Application in Our Practice

At Adult & Pediatric Urology (APUMN), we use the findings of this cross-sectional study to structure our initial evaluation of men over 50 who present with lower urinary tract symptoms. All such patients complete the IPSS for LUTS and the IIEF-5 for erectile dysfunction while in the waiting room, regardless of whether they mention sexual complaints. For patients with moderate-to-severe ED (IIEF-5 ≤ 16), we include morning total testosterone measurement in the initial laboratory panel. PSA is ordered only when clinically indicated by age, family history, or abnormal digital rectal examination, not as part of an ED workup. This systematic approach, supported by epidemiological studies like Gyani et al., helps identify treatable contributors to ED particularly hypogonadism that might otherwise be missed when the clinical focus is entirely on the prostate.

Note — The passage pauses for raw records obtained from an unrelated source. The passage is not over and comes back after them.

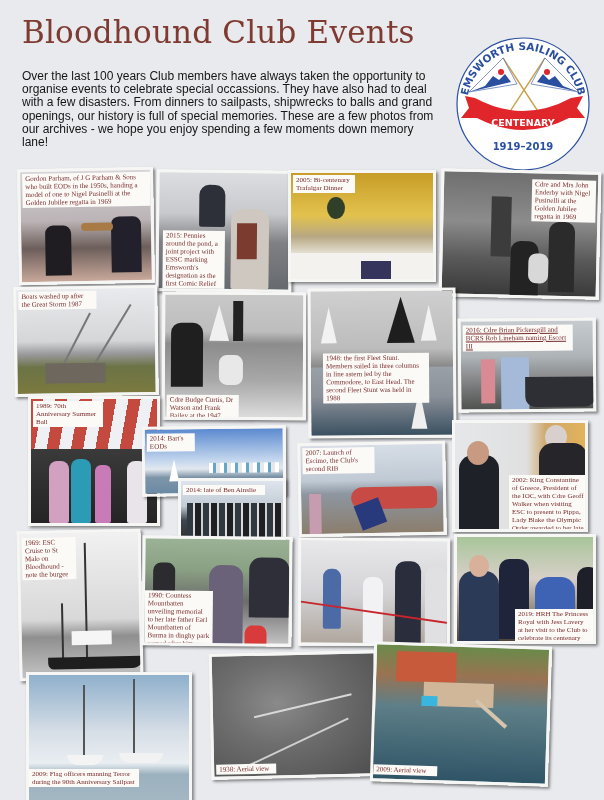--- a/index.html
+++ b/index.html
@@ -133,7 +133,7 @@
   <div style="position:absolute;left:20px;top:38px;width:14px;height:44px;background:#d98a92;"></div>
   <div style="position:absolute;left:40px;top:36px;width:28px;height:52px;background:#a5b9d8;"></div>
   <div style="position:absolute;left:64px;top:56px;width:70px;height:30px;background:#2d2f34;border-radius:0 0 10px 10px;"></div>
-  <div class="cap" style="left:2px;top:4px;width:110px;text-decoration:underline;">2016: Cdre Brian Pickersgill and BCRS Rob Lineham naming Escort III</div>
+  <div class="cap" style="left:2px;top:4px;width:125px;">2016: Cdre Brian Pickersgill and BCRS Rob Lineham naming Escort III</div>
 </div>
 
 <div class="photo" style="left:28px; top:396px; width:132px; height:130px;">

Conclusion for Clinicians and Patients

The study by Gyani and colleagues adds to the substantial body of evidence showing that erectile dysfunction and lower urinary tract symptoms are not separate, unrelated conditions in aging men. They share biological mechanisms, risk factors, and clinical presentations. A man with severe LUTS is likely to have at least moderate ED, even if he does not mention it. A man with low testosterone is likely to have both worse LUTS and worse ED.

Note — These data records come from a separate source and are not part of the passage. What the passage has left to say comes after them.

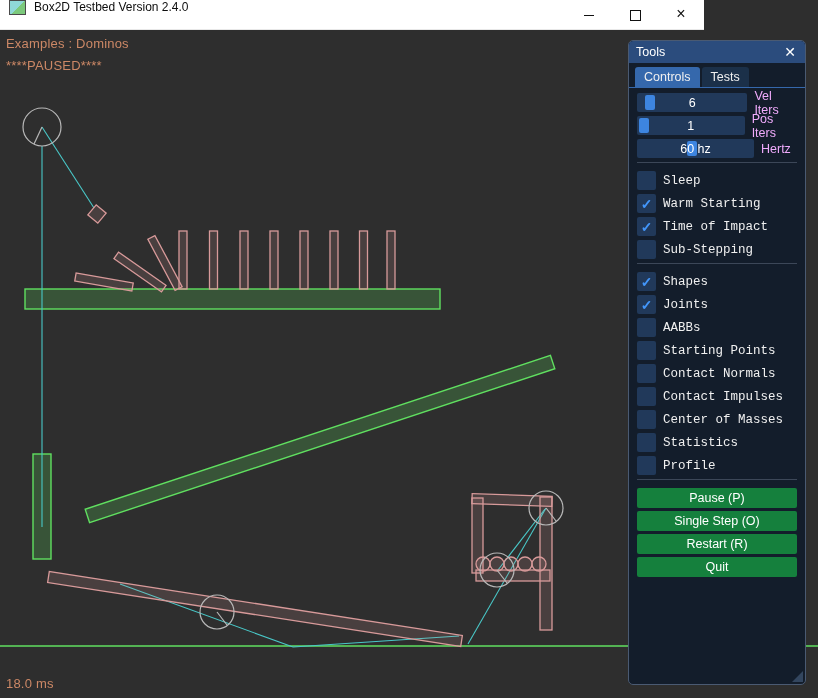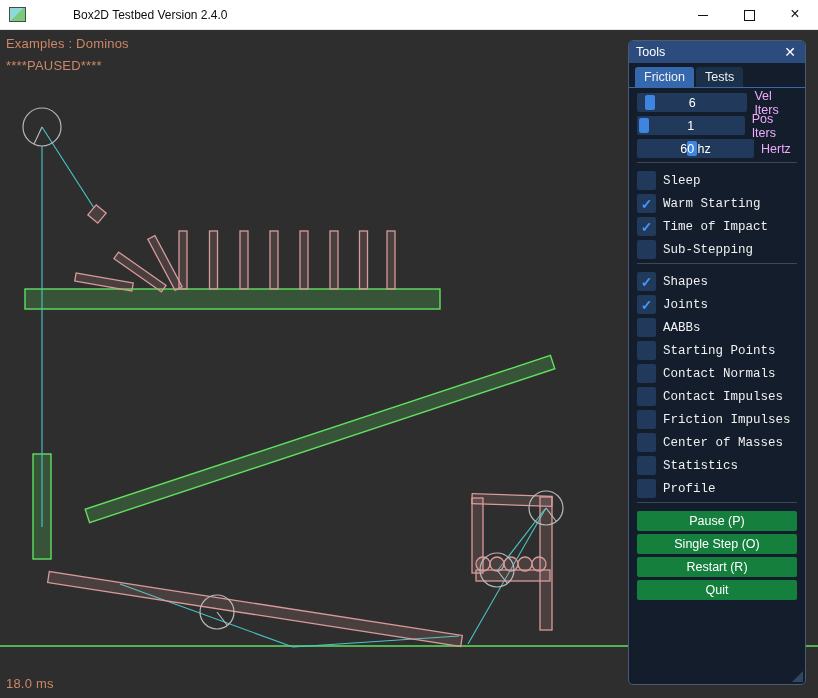--- a/index.html
+++ b/index.html
@@ -7,8 +7,8 @@
          font-family:"Liberation Sans",sans-serif;}
 
   
-  .titlebar{position:absolute;left:0;top:0;width:818px;height:30px;background:#ffffff;
-            display:flex;align-items:center;border-bottom:1px solid #e8e8e8;box-sizing:border-box;gap:39px;}
+  .titlebar{position:absolute;left:0;top:0;width:704px;height:30px;background:#ffffff;
+            display:flex;border-bottom:1px solid #e8e8e8;box-sizing:border-box;}
   .app-icon{width:15px;height:13px;margin-left:9px;border:1px solid #4a4a4a;
             background:linear-gradient(135deg,#8fd8d8 0 50%,#7cc97c 50% 100%);}
   .window-title{margin-left:8px;font-size:12px;color:#0d0d0d;}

For clinicians, the take-home message is simple: look for what you are not being told. Screen all men over 50 with LUTS for erectile dysfunction. Measure testosterone in those who screen positive. Treat comorbidities aggressively. And remember that PSA has no role in the assessment of ED.

For patients, the message is equally simple: if you are having trouble with urination and also having trouble with erections, tell your doctor about both. They are connected. And there are effective treatments from lifestyle changes and testosterone replacement to PDE5 inhibitors and, in selected cases, minimally invasive procedures. You do not have to live with either condition, and treating one may help the other.